Last season it was nigh-on impossible to evaluate what the Blazers had, given the large contingent of non-NBA-level talent representing the team.

Another 30 games this season fielding actual NBA players will solidify how and what this team is, revealing where changes need to be made. And just like the players, every game Chauncey Billups coaches with NBA-level talent is essential experience for the sophomore head man.

There is room to improve this roster.

Cronin said it above — the Blazers haven’t pushed all their chips in yet. Despite what some pundits might tell you, this team has more assets than it did 12 months ago and trades are serious possibilities.

Portland’s future first rounders are somewhat compromised, but they have contracts and interesting young players including Keon Johnson, Jabari Walker, and Trendon Watford. The veteran contracts of Josh Hart and Jusuf Nurkic might be able to yield something at this Thursday’s trade deadline.

If Cronin feels bold enough to remove the protections on this year’s pick, gifting the Bulls the picks regardless of where the Blazers finish, they have real draft compensation that other teams would almost certainly be interested in.

Damian Lillard won’t be shut down for another season.

Losing half of the 2021-22 season to get his abdominal issue right was fine, but I challenge anyone to try and tell Damian Lillard to sit the final 30-odd games of this season when he’s healthy. It’s not happening. The way he’s been playing of late, Lillard might be able to drag this team to the playoffs just on his own back.

The middle of the Western Conference is incredibly close.

The Blazers currently sit 10th in the Western Conference, but they’re 1.5 games behind the fourth seed, 3.5 games behind the third seed and equal in the loss column with the fifth-seeded Los Angeles Clippers.

With the number of games the Blazers have remaining against potential tanking teams, they have opportunities to at the very least stay within range of that coveted sixth-place position. That’s enough of a target to shoot for.

They could very likely be in the lottery even if they keep trying to win.

For the exact same reason, there’s also every chance the Blazers win as many games as they can and still miss out on the playoffs. The west is close enough that 42-43 wins might still leave the Blazers in the bottom half of the Play-In with limited opportunity to make the postseason.

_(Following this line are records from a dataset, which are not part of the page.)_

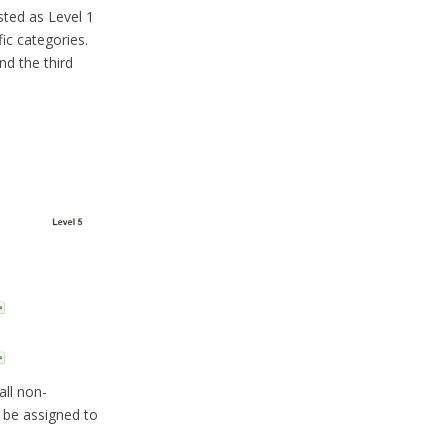
sted as Level 1
ic categories.
and the third
all non-
 be assigned to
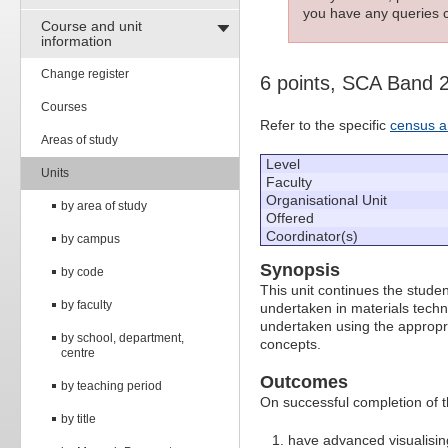
you have any queries c
Course and unit
information
Change register
6 points, SCA Band 
Courses
Refer to the specific
census a
Areas of study
Level
Units
Faculty
Organisational Unit
by area of study
Offered
Coordinator(s)
by campus
Synopsis
by code
This unit continues the studen
by faculty
undertaken in materials techn
undertaken using the appropri
by school, department,
concepts.
centre
Outcomes
by teaching period
On successful completion of thi
by title
have advanced visualising 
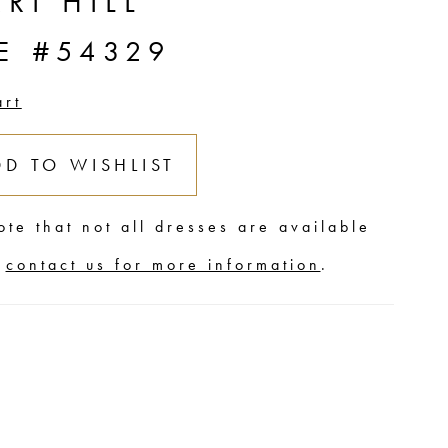
RI HILL
E #54329
art
DD TO WISHLIST
ote that not all dresses are available
,
contact us for more information
.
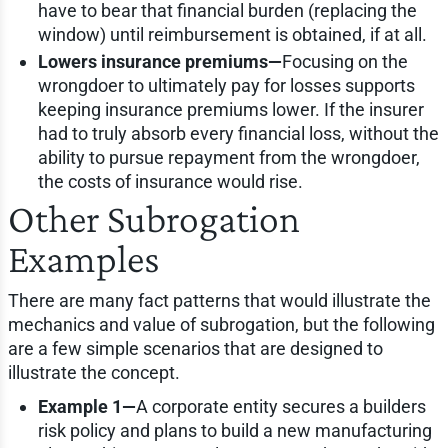
have to bear that financial burden (replacing the
window) until reimbursement is obtained, if at all.
Lowers insurance premiums—
Focusing on the
wrongdoer to ultimately pay for losses supports
keeping insurance premiums lower. If the insurer
had to truly absorb every financial loss, without the
ability to pursue repayment from the wrongdoer,
the costs of insurance would rise.
Other Subrogation
Examples
There are many fact patterns that would illustrate the
mechanics and value of subrogation, but the following
are a few simple scenarios that are designed to
illustrate the concept.
Example 1—
A corporate entity secures a builders
risk policy and plans to build a new manufacturing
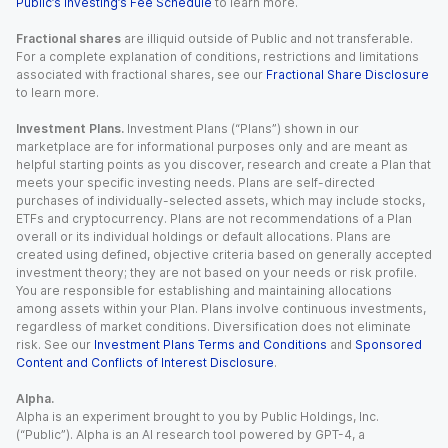
Public’s Investing’s Fee Schedule
to learn more.
Fractional shares
are illiquid outside of Public and not transferable.
For a complete explanation of conditions, restrictions and limitations
associated with fractional shares, see our
Fractional Share Disclosure
to learn more.
Investment Plans.
Investment Plans (“Plans”) shown in our
marketplace are for informational purposes only and are meant as
helpful starting points as you discover, research and create a Plan that
meets your specific investing needs. Plans are self-directed
purchases of individually-selected assets, which may include stocks,
ETFs and cryptocurrency. Plans are not recommendations of a Plan
overall or its individual holdings or default allocations. Plans are
created using defined, objective criteria based on generally accepted
investment theory; they are not based on your needs or risk profile.
You are responsible for establishing and maintaining allocations
among assets within your Plan. Plans involve continuous investments,
regardless of market conditions. Diversification does not eliminate
risk. See our
Investment Plans Terms and Conditions
and
Sponsored
Content and Conflicts of Interest Disclosure
.
Alpha.
Alpha is an experiment brought to you by Public Holdings, Inc.
(“Public”). Alpha is an AI research tool powered by GPT-4, a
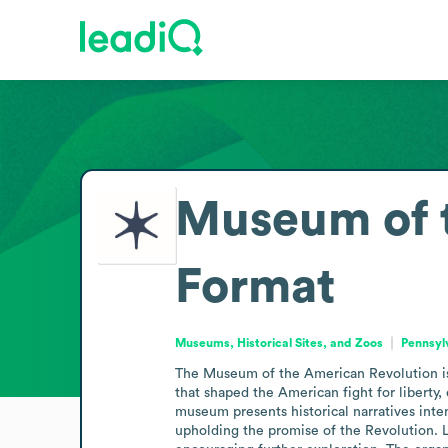
Museum of 
Format
Museums, Historical Sites, and Zoos
Pennsyl
The Museum of the American Revolution is a
that shaped the American fight for liberty,
museum presents historical narratives inte
upholding the promise of the Revolution. L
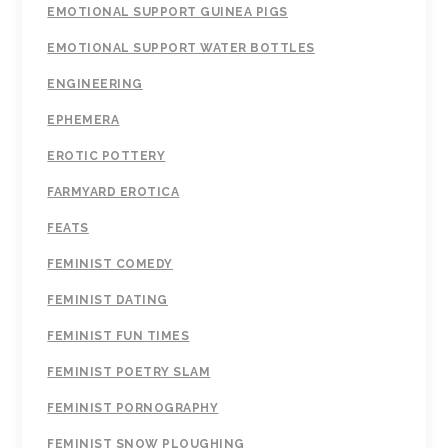
EMOTIONAL SUPPORT GUINEA PIGS
EMOTIONAL SUPPORT WATER BOTTLES
ENGINEERING
EPHEMERA
EROTIC POTTERY
FARMYARD EROTICA
FEATS
FEMINIST COMEDY
FEMINIST DATING
FEMINIST FUN TIMES
FEMINIST POETRY SLAM
FEMINIST PORNOGRAPHY
FEMINIST SNOW PLOUGHING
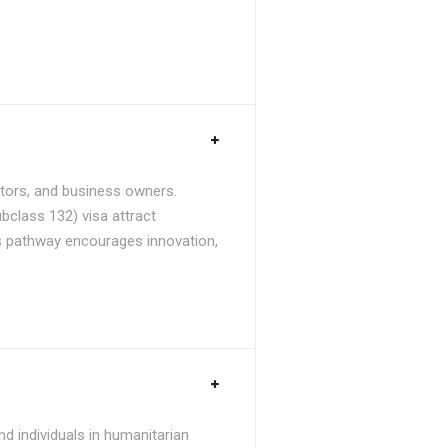
stors, and business owners.
bclass 132) visa attract
is pathway encourages innovation,
d individuals in humanitarian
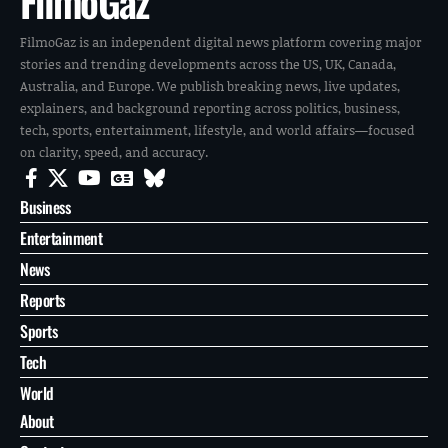
FilmoGaz
FilmoGaz is an independent digital news platform covering major
stories and trending developments across the US, UK, Canada,
Australia, and Europe. We publish breaking news, live updates,
explainers, and background reporting across politics, business,
tech, sports, entertainment, lifestyle, and world affairs—focused
on clarity, speed, and accuracy.
Business
Entertainment
News
Reports
Sports
Tech
World
About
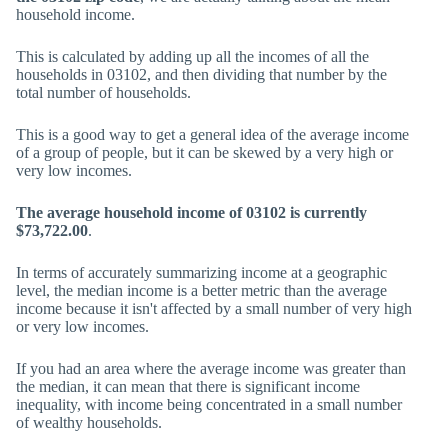
household income.
This is calculated by adding up all the incomes of all the
households in 03102, and then dividing that number by the
total number of households.
This is a good way to get a general idea of the average income
of a group of people, but it can be skewed by a very high or
very low incomes.
The average household income of 03102 is currently
$73,722.00
.
In terms of accurately summarizing income at a geographic
level, the median income is a better metric than the average
income because it isn't affected by a small number of very high
or very low incomes.
If you had an area where the average income was greater than
the median, it can mean that there is significant income
inequality, with income being concentrated in a small number
of wealthy households.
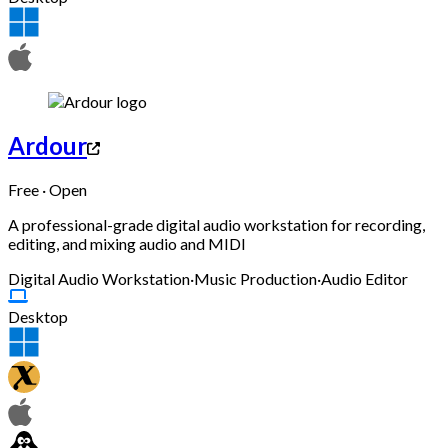
Ardour
Free · Open
A professional-grade digital audio workstation for recording,
editing, and mixing audio and MIDI
Digital Audio Workstation
·
Music Production
·
Audio Editor
Desktop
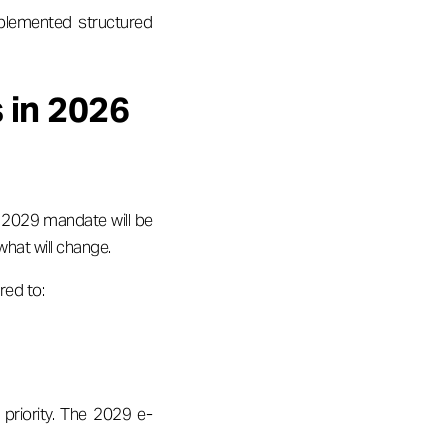
plemented structured
 in 2026
he 2029 mandate will be
what will change.
red to:
 priority. The 2029 e-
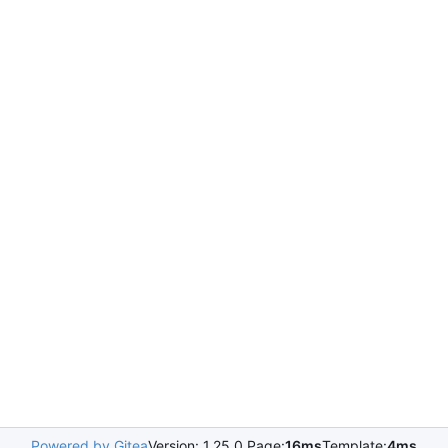
Powered by Gitea
Version: 1.25.0 Page:
16ms
Template:
4ms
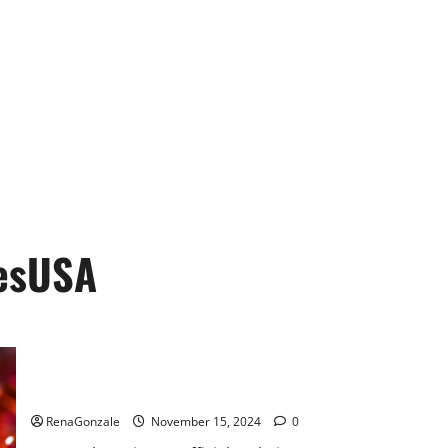
esUSA
Bliss Roots CBD Gummies: Stop Chronic Pain! Get Real Relief
Now!
RenaGonzale
November 15, 2024
0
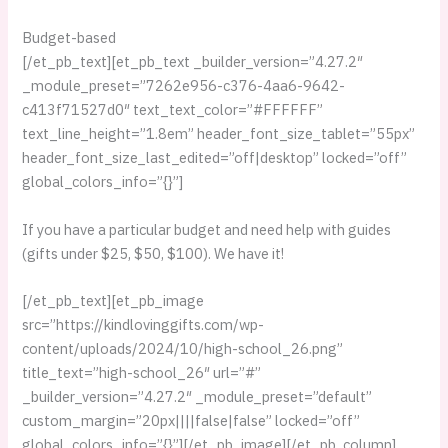
Budget-based
[/et_pb_text][et_pb_text _builder_version=”4.27.2″
_module_preset=”7262e956-c376-4aa6-9642-
c413f71527d0″ text_text_color=”#FFFFFF”
text_line_height=”1.8em” header_font_size_tablet=”55px”
header_font_size_last_edited=”off|desktop” locked=”off”
global_colors_info=”{}”]
If you have a particular budget and need help with guides
(gifts under $25, $50, $100). We have it!
[/et_pb_text][et_pb_image
src=”https://kindlovinggifts.com/wp-
content/uploads/2024/10/high-school_26.png”
title_text=”high-school_26″ url=”#”
_builder_version=”4.27.2″ _module_preset=”default”
custom_margin=”20px||||false|false” locked=”off”
global_colors_info=”{}”][/et_pb_image][/et_pb_column]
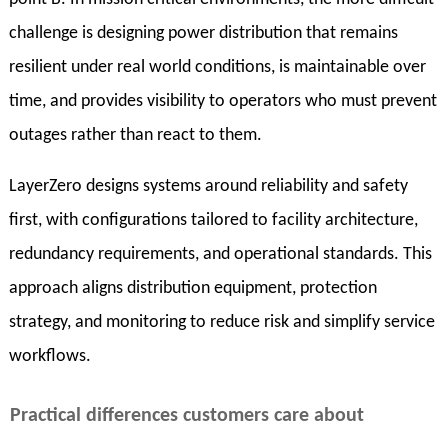
challenge is designing power distribution that remains
resilient under real world conditions, is maintainable over
time, and provides visibility to operators who must prevent
outages rather than react to them.
LayerZero designs systems around reliability and safety
first, with configurations tailored to facility architecture,
redundancy requirements, and operational standards. This
approach aligns distribution equipment, protection
strategy, and monitoring to reduce risk and simplify service
workflows.
Practical differences customers care about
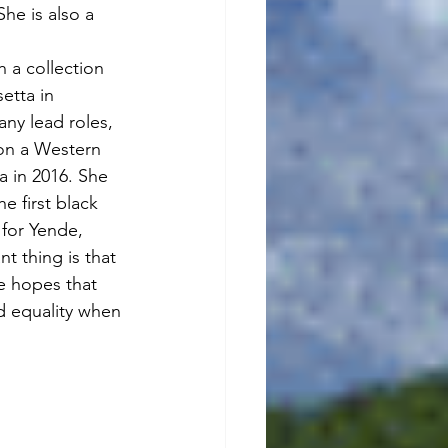
he is also a 
h a collection 
etta in 
ny lead roles, 
 on a Western 
a in 2016. She 
he first black 
 for Yende, 
t thing is that 
e hopes that 
ld equality when 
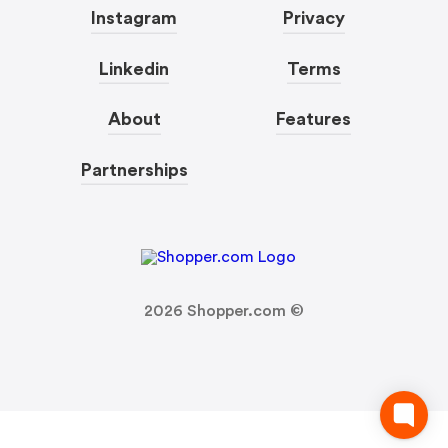
Instagram
Privacy
Linkedin
Terms
About
Features
Partnerships
2026
Shopper.com ©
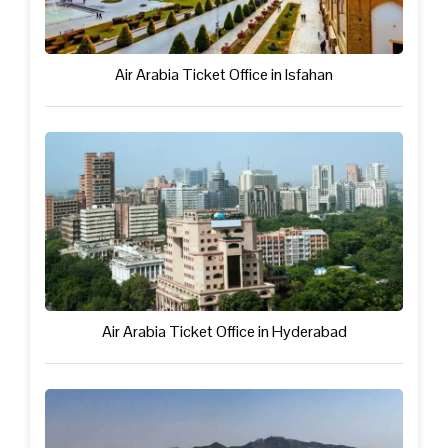
Air Arabia Ticket Office in Isfahan
Air Arabia Ticket Office in Hyderabad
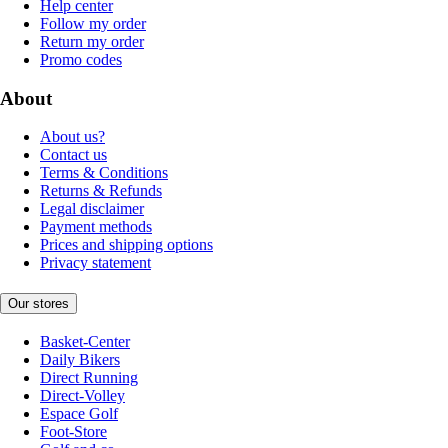
Help center
Follow my order
Return my order
Promo codes
About
About us?
Contact us
Terms & Conditions
Returns & Refunds
Legal disclaimer
Payment methods
Prices and shipping options
Privacy statement
Our stores
Basket-Center
Daily Bikers
Direct Running
Direct-Volley
Espace Golf
Foot-Store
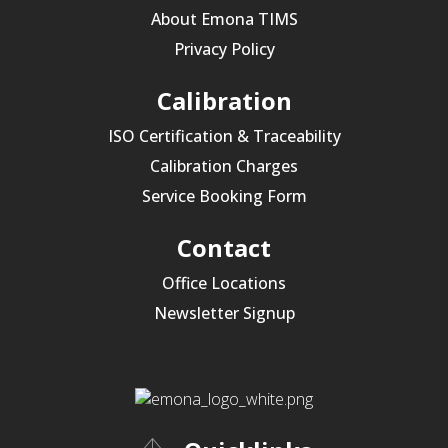
About Emona TIMS
Privacy Policy
Calibration
ISO Certification & Traceability
Calibration Charges
Service Booking Form
Contact
Office Locations
Newsletter Signup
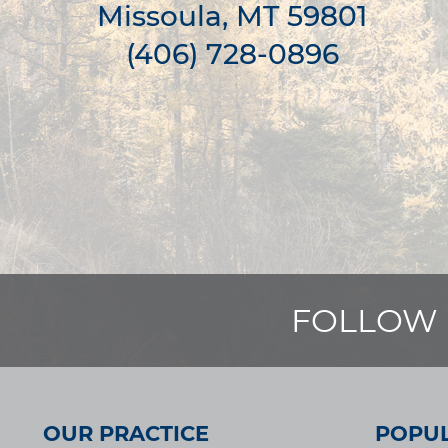
Missoula, MT 59801
(406) 728-0896
FOLLOW 
OUR PRACTICE
POPUL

If that happens, the Blazers still have a chance at the same low-lottery talent without tanking.


The Blazers are stuck in a less-than-ideal spot, but it doesn’t mean they should sit their veterans and lose as many games as they can. Portland tanked last season and came out of it with Shaedon Sharpe. He has the potential to be absolutely anything in this league, three months out from his 20th birthday. That’s reward enough.

Another young talent isn’t helping this team get to the promised land in 2023-24 or 2024-25. The only way is up, not back. Portland needs to win, not just to make the playoffs, but to also free up draft assets and capitalize on the health and fitness of Damian Lillard.